Appeal from an order of the Family Court of Columbia County (Czajka, J.), entered November 22, 2006, which granted petitioner’s application, in a proceeding pursuant to Family Ct Act article 10, to adjudicate respondent Angela Q.’s children to be neglected.
Respondent Angela Q. (hereinafter the mother) has three children. Her oldest is a girl born in 1994. For most of this child’s life, she resided with the mother and her maternal grandmother, respondent Dorothea G. (hereinafter the grandmother), as well as the grandmother’s boyfriend (hereinafter the stepgrandfather) in the grandparents’ home. In May 2006, the mother moved out, without the children, amid a dispute over rent. Shortly thereafter, the child revealed that the stepgrandfather had been sexually abusing her for quite some time.
All three children were immediately removed from the grandparents’ home and placed in foster care. This Family Ct Act article 10 neglect proceeding was then commenced by petitioner against both the mother and the grandmother. Following fact-finding and dispositional hearings, Family Court adjudicated the children to be neglected and placed them in petitioner’s custody. Only the mother appeals.
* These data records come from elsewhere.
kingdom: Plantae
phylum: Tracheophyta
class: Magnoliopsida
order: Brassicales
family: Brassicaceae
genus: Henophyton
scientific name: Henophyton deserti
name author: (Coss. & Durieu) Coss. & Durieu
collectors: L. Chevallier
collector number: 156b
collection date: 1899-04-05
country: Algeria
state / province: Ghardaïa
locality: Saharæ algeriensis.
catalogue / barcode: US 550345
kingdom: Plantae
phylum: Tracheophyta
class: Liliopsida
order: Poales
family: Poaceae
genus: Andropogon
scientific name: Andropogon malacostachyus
The mother argues that petitioner failed to present sufficient evidence of neglect. We are unpersuaded. As noted by this Court, “[t]he case law makes clear that a child may be adjudicated to be neglected within the meaning of Family Court Act § 1012 (f) (i) when a parent ‘knew or should have known of circumstances which required action in order to avoid actual or potential impairment of the child’ and failed to act accordingly” (Matter of Mary MM., 38 AD3d 956, 957 [2007], quoting Matter of Alaina E., 33 AD3d 1084, 1086 [2006]). Here, long before the oldest child revealed that her stepgrandfather was sexually abusing her, the mother was aware that another family member had accused him of raping her when she was only 17 years old. The mother herself had also been exposed to his unwanted sexual advances and was afraid to be alone with him. Most notably, the mother had specific concerns and suspicions about the stepgrandfather’s relationship with the subject child, prompting her to twice ask the child “if anything bad was happening be*1144tween [them].” Despite her suspicions about the child’s sexual abuse, her knowledge of the prior alleged rape and her own fear of the stepgrandfather, the mother not only continued to live in the house with him and the children, but also permitted the stepgrandfather to be alone with the child and to even bathe her (compare Matter of Christian F., 42 AD3d 716 [2007]). A reasonable and prudent parent in similar circumstances would not have done so (see Nicholson v Scoppetta, 3 NY3d 357, 370-371 [2004]). Thus, Family Court’s decision adjudicating the children to be neglected is supported by a sound and substantial basis in the record (see Matter of Mary MM., supra; Matter of Vivian OO., 34 AD3d 1111 [2006], lv denied 8 NY3d 808 [2007]; Matter of Alaina E., supra).
The mother also claims that the child’s sexual abuse allegations were not sufficiently corroborated. Importantly, however, the mother was charged only with neglect (not sexual abuse) and, in defending such allegations, she did not dispute that the child was sexually abused by the stepgrandfather (see generally Matter of Angelina AA., 211 AD2d 951 [1995], lv denied 85 NY2d 808 [1995]). Moreover, Family Court’s finding of neglect was not premised on these conceded acts of sexual abuse as reported by the child; rather, its finding was based on testimony that the mother failed to take any steps to protect this child despite her fears and suspicions about the stepgrandfather. Thus, we are not persuaded that the statutory requirement concerning corroboration was even implicated in this proceeding (see Family Ct Act § 1046 [a] [vi]). In any event, even if implicated, we are satisfied that the child’s out-of-court statements were sufficiently corroborated.
Crew III, J.P., Peters, Spain and Mugglin, JJ., concur. Ordered that the order is affirmed, without costs.